Para os próximos dez anos, eu planejo bem poucas coisas, pois sei que o processo será mais complicado. Não tenho o viço e ímpeto dos teenagers ou o charme pós-jovem dos trintões. Serei, de fato e direito, uma pessoa de meia-idade (se a expectativa de vida bazuca aumentar para os cem anos) e, como tal, caio no limbo dos velhos demais para “baladas” e dos jovens demais para a meia-entrada e passagem gratuita de idosos. Serei, definitiva e irremediavelmente, um estranho no meu ambiente de internet. Minha filha– minha luz, minha obra, minha vida – deixará de ser uma menina e cairá no mundo, ávida e ansiosa por devorá-lo como todas as meninas-mulheres dos seus quase-vinte anos. E as mulheres… bem… essas serão capítulos para outros na minha história, já não tenho mais a paixão e a libido. Sou uma lata vazia de vaselina. Um pacote rasgado de camisinhas, um tubo de KY usado. Dos pecados capitais, a luxúria definitivamente não está mais no trono de predileta e a preguiça começa ensaiar uma lenta e paulatina tomada de poder.

Além disso a minha saúde não irá melhorar. Sempre fui sedentário e – não me venham com essa merda de “sempre há tempo para começar” – isso não ajuda a melhorar o meu péssimo condicionamento físico. O que eram irritações ou inconveniências, passarão a ser motivo de consultas, remédios e inquietude. Já são, fato, em menor escala. Tudo bem, né? está na hora de começar a fazer uso do plano de saúde que pago desde sempre.

Por outro lado, a minha capacidade de produzir não irá aumentar. De fato, já tive o meu auge vinte anos atrás e não aproveitei o que deveria. É um dos meus arrependimentos, mas faz parte de mim como a miopia e um dente torto. Só posso contar é com textos mais irrelevantes, mais autocomiserados e inócuos. Tudo bem, é o que preciso para manter um fogo ainda ardendo na mente. Talvez consiga aprende o que é determinação e disciplina e feche um livro, uma peça, um romance. E, no bojo, me forme na maldita e adiada faculdade.

A minha capacidade de degustar o novo é comprometida. Não consigo gostar realmente de nada que apareceu nos últimos dez anos. Não tenho a epifania da descoberta de uma banda, de um disco ou de um filme há eons. Tudo parece pastiche, plástico, isopor. Ainda assim tenho fé que há encantamento em alguma esquina e ainda há um livro que me encanta por vez ou outra. É a magia da literatura. Mesmo velho, Homero desperta um gigante que há em mim.
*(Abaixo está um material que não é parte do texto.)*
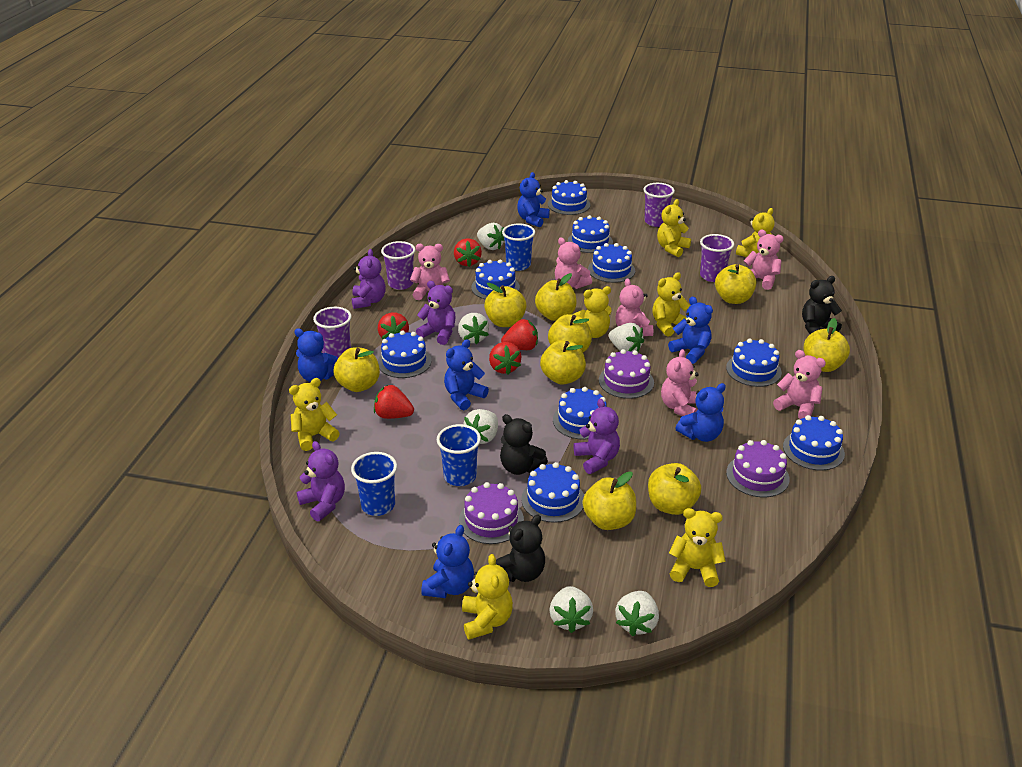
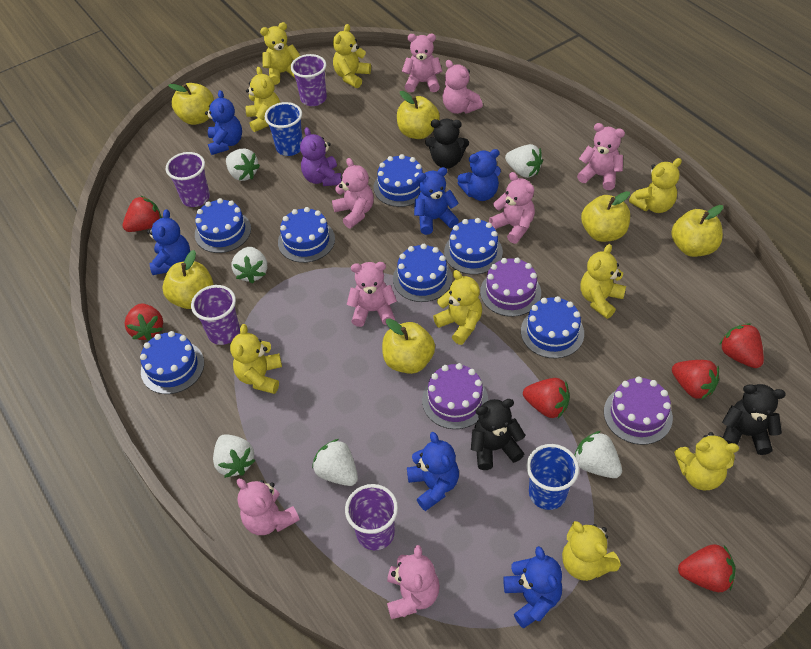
blue cake: [378,330,431,378] [471,260,520,300] [521,462,584,523] [548,180,590,215] [553,387,607,440] [568,215,613,253] [588,243,635,283] [726,339,782,387] [783,415,845,471] = 9 -> [140,331,204,394] [195,198,251,253] [278,207,335,263] [374,154,423,207] [393,244,453,302] [444,218,503,275] [521,296,584,358] = 7
blue cup: [351,452,397,516] [437,424,481,486] [502,223,535,271] = 3 -> [265,102,303,156] [526,444,579,510] = 2
pink teddy bear: [410,244,450,300] [555,237,592,289] [615,278,653,336] [661,349,699,416] [744,229,784,290] [773,350,826,419] = 6 -> [237,479,300,535] [332,158,374,228] [347,262,397,327] [387,545,440,619] [402,34,443,92] [443,60,483,114] [489,172,535,244] [577,123,625,190] = 8
purple teddy bear: [297,441,345,522] [352,249,386,309] [416,281,455,345] [574,398,620,474] = 4 -> [300,127,342,186] = 1
red strawberry: [374,384,414,419] [378,312,409,339] [454,238,482,267] [489,342,521,375] [501,319,538,350] = 5 -> [123,196,162,232] [124,303,163,341] [523,378,570,418] [672,360,719,400] [678,544,736,592] [719,323,764,368] = 6
yellow apple: [333,348,380,392] [484,283,527,327] [535,273,577,321] [540,340,586,385] [548,314,592,352] [583,471,636,530] [648,463,701,515] [715,264,756,304] [804,318,850,372] = 9 -> [162,250,214,309] [168,83,214,125] [382,318,435,374] [397,91,440,139] [581,191,630,242] [671,205,723,257] = 6
yellow teddy bear: [289,378,340,451] [462,554,513,640] [572,286,612,338] [652,272,690,337] [657,199,691,257] [669,508,726,587] [736,208,774,257] = 7 -> [230,324,282,394] [246,67,280,132] [260,22,301,85] [333,24,371,88] [433,270,482,345] [562,521,621,581] [581,244,626,319] [629,158,682,213] [674,432,739,490] = 9

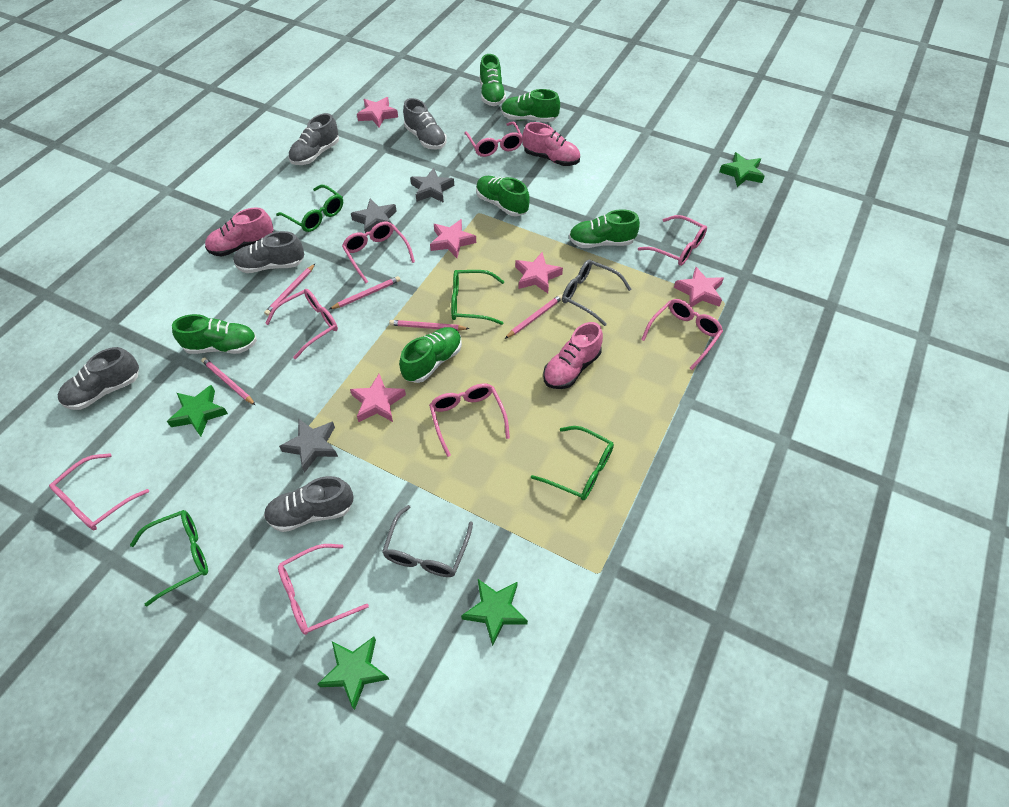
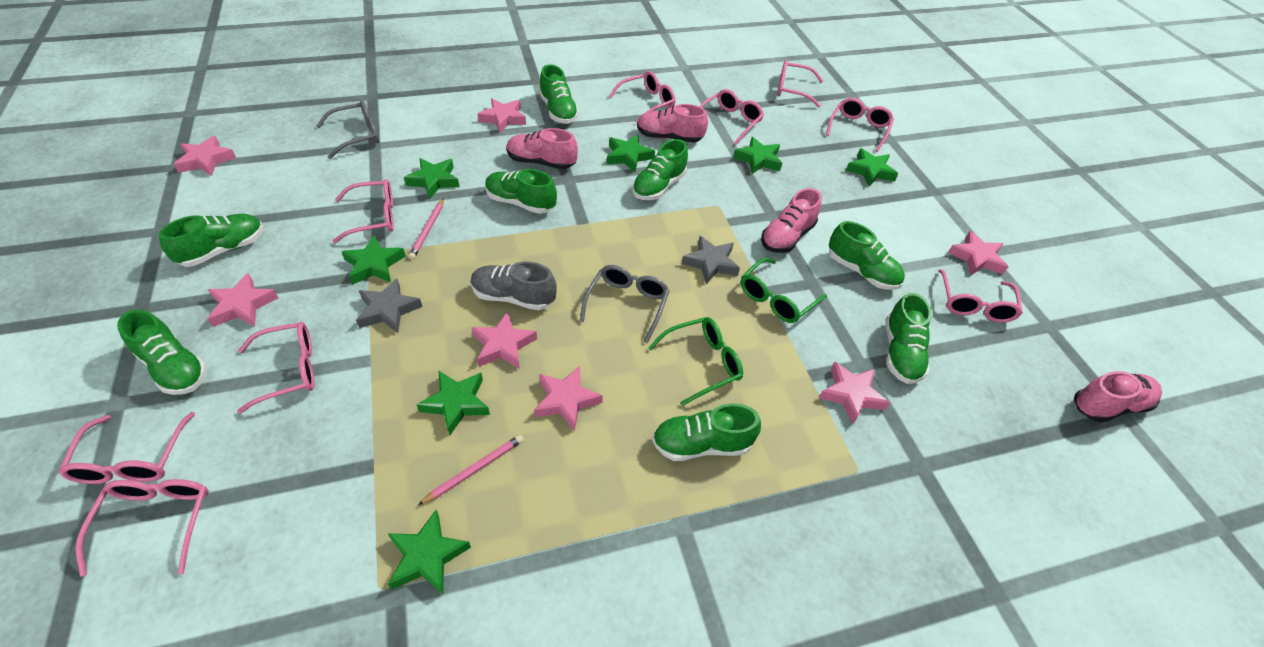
green glasses: [130,510,208,607] [276,185,343,232] [451,270,504,325] [531,426,614,500] = 4 -> [649,317,743,406] [741,257,827,323] = 2
green shoe: [172,314,257,354] [399,327,462,383] [476,176,530,217] [479,54,506,106] [501,89,560,122] [569,209,640,248] = 6 -> [117,310,207,395] [159,214,263,267] [485,169,557,214] [539,65,579,124] [632,139,688,200] [652,404,761,461] [829,221,905,290] [885,293,931,384] = 8
green star: [167,385,228,437] [317,637,389,710] [461,579,528,646] [720,152,765,187] = 4 -> [342,235,406,285] [387,510,471,594] [404,158,459,199] [416,371,490,435] [607,135,655,172] [733,137,782,174] [846,148,898,186] = 7
grey shoe: [58,347,139,410] [233,231,304,273] [264,476,354,532] [289,113,339,165] [403,98,447,150] = 5 -> [471,261,557,310] = 1
grey star: [279,419,338,472] [351,199,397,233] [410,168,454,203] = 3 -> [356,278,423,333] [682,236,740,284] = 2
pink glasses: [49,453,149,530] [265,289,338,359] [278,544,369,635] [342,222,415,283] [429,383,510,457] [464,122,523,157] [638,215,707,266] [641,299,723,370] = 8 -> [58,412,195,484] [76,479,209,577] [237,322,314,414] [333,179,394,243] [609,71,675,123] [699,89,764,145] [777,60,823,108] [826,98,894,152] [938,269,1023,323] = 9
pink pencil: [201,357,255,405] [264,264,315,316] [329,276,400,310] [389,320,469,331] [505,294,562,339] = 5 -> [408,198,444,260] [418,435,524,505] = 2
pink shoe: [205,207,273,256] [522,122,580,166] [543,322,603,389] = 3 -> [507,128,578,169] [637,104,708,142] [761,188,822,253] [1074,371,1162,423] = 4
pink star: [350,374,406,422] [357,97,398,127] [430,219,476,258] [515,252,563,293] [674,267,724,307] = 5 -> [174,136,236,176] [207,273,278,327] [472,311,537,369] [477,98,526,133] [534,366,603,431] [819,362,890,424] [948,231,1008,275] = 7

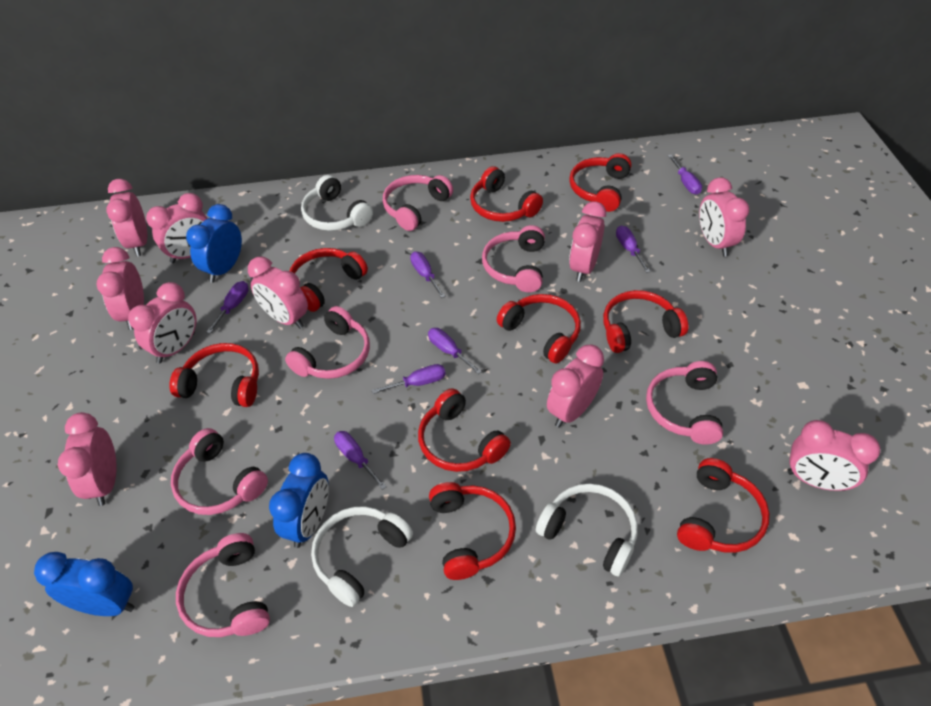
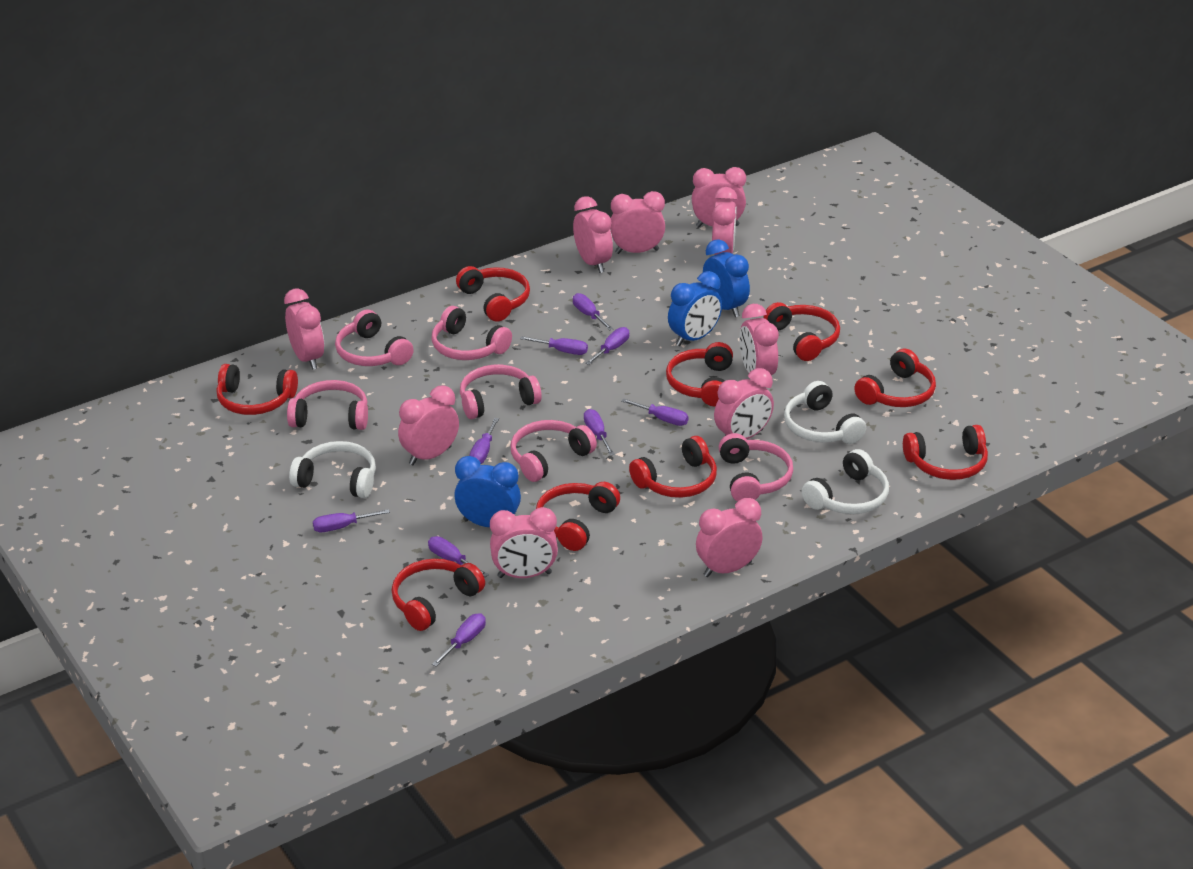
purple screwdriver: [206,281,249,334] [334,431,387,490] [372,364,446,394] [410,251,446,298] [428,328,482,374] [616,226,651,273] [668,155,702,194] = 7 -> [313,509,390,532] [428,536,489,577] [432,613,486,667] [470,418,499,464] [520,336,588,355] [573,293,613,331] [584,409,615,456] [585,327,629,365] [621,398,689,426] = 9

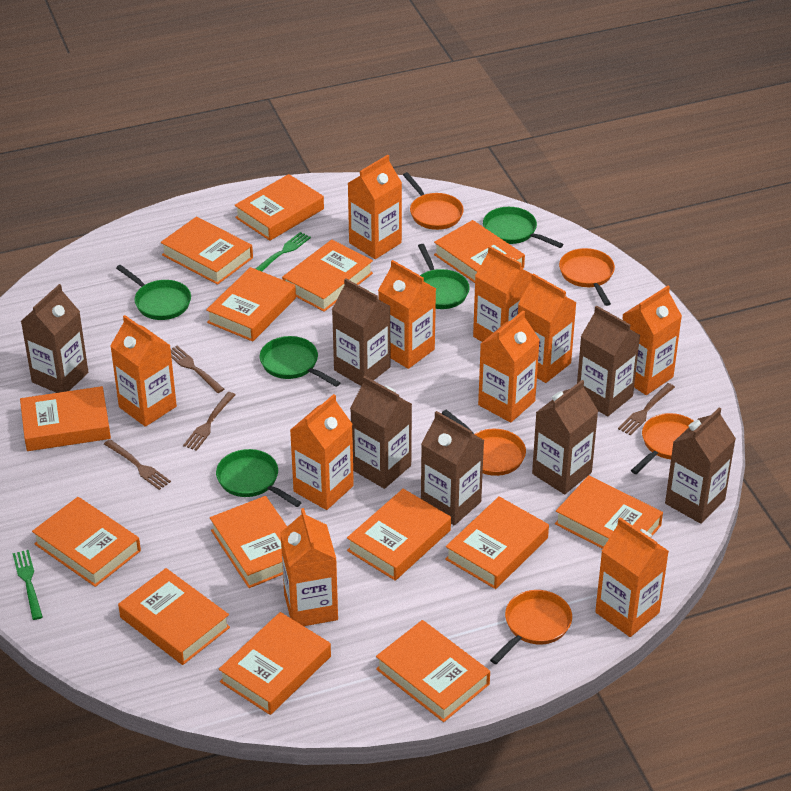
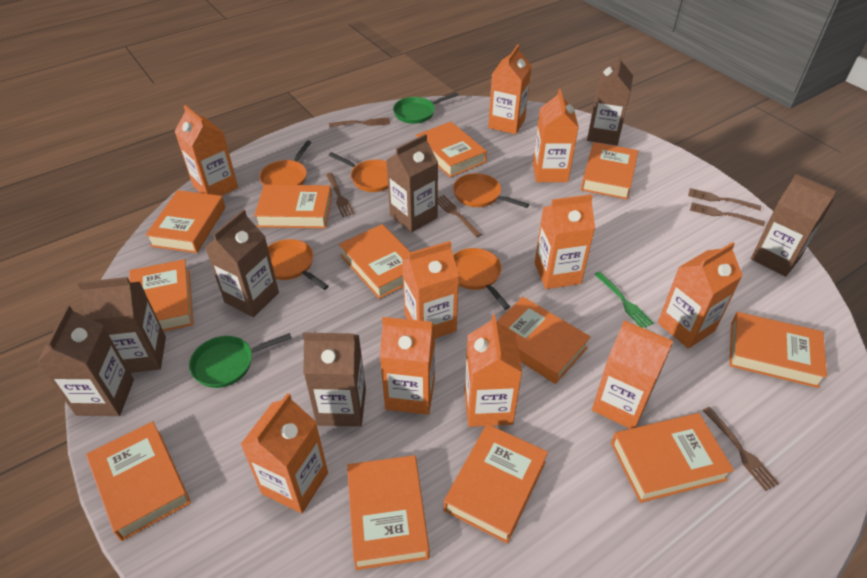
brown fork: [104,439,171,490] [171,346,224,393] [183,392,235,451] [618,383,675,436] = 4 -> [326,173,354,217] [329,118,390,127] [438,195,482,237] [688,188,761,210] [690,202,765,226] [702,407,780,491] = 6
green fork: [13,550,43,620] [256,232,311,272] = 2 -> [594,271,654,328] = 1
green pan: [116,265,191,320] [216,449,302,507] [260,336,340,387] [418,244,470,309] [483,207,563,248] = 5 -> [189,333,292,388] [393,92,458,124] = 2
orange book: [20,386,111,451] [32,497,141,587] [118,568,230,665] [161,216,253,285] [206,267,296,341] [210,496,287,588] [219,612,331,715] [234,174,324,241] [282,240,373,312] [347,489,451,581] [376,620,490,722] [434,220,525,283] [445,496,549,589] [555,475,663,549] = 14 -> [86,421,191,541] [129,259,194,332] [145,190,225,253] [254,185,332,228] [339,224,410,299] [347,455,430,570] [415,122,487,177] [444,424,548,544] [497,297,591,384] [581,142,638,199] [611,413,734,503] [729,312,827,388] = 12

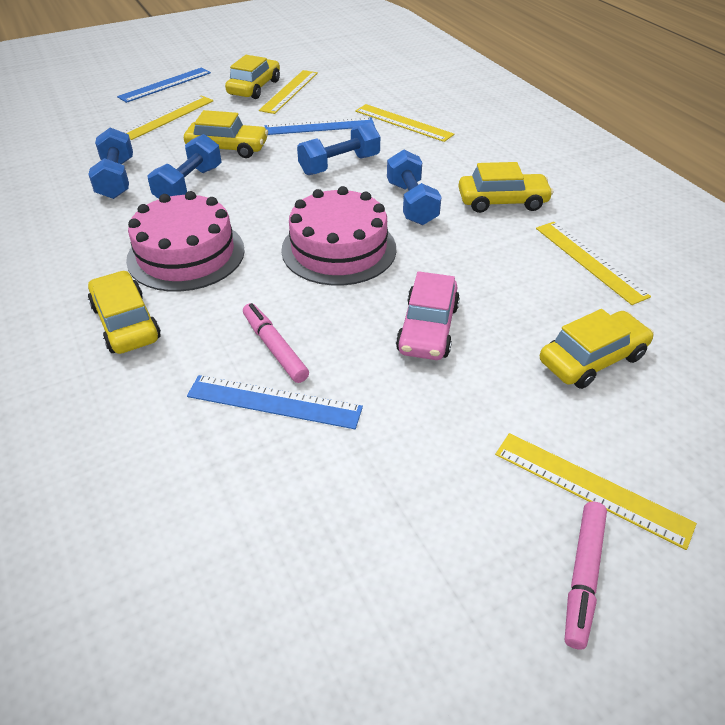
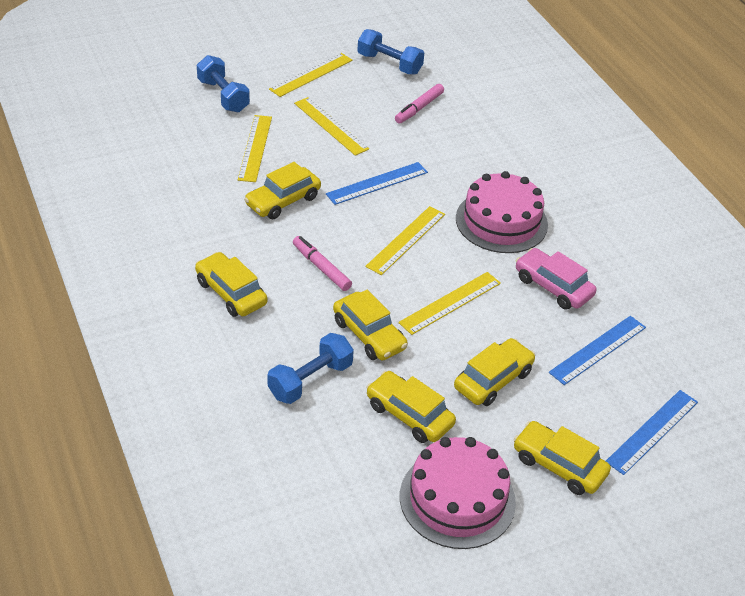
blue dumbbell: [88,127,133,199] [148,134,222,199] [297,122,380,175] [387,149,441,225] = 4 -> [197,55,250,112] [267,333,354,404] [357,29,424,75] = 3
yellow car: [88,270,161,354] [184,110,268,158] [225,55,280,99] [458,162,553,213] [540,309,654,389] = 5 -> [195,252,268,317] [244,162,321,219] [333,290,408,361] [366,371,456,443] [454,338,535,406] [513,421,611,495] = 6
E a fortuna. Bom, essa eu já desapeguei. Se eu queria ser rico, muito rico, aos vinte e poucos, hoje espero só que as contas se paguem por si só. Que minha diversão eletrônica mantenha-se em dia, que eu coma, que eu beba, durma, tenha um teto e luz elétrica e acesso à internet.

O resto?

Bom… tenho dez anos de espera para ver o que o mundo me trará.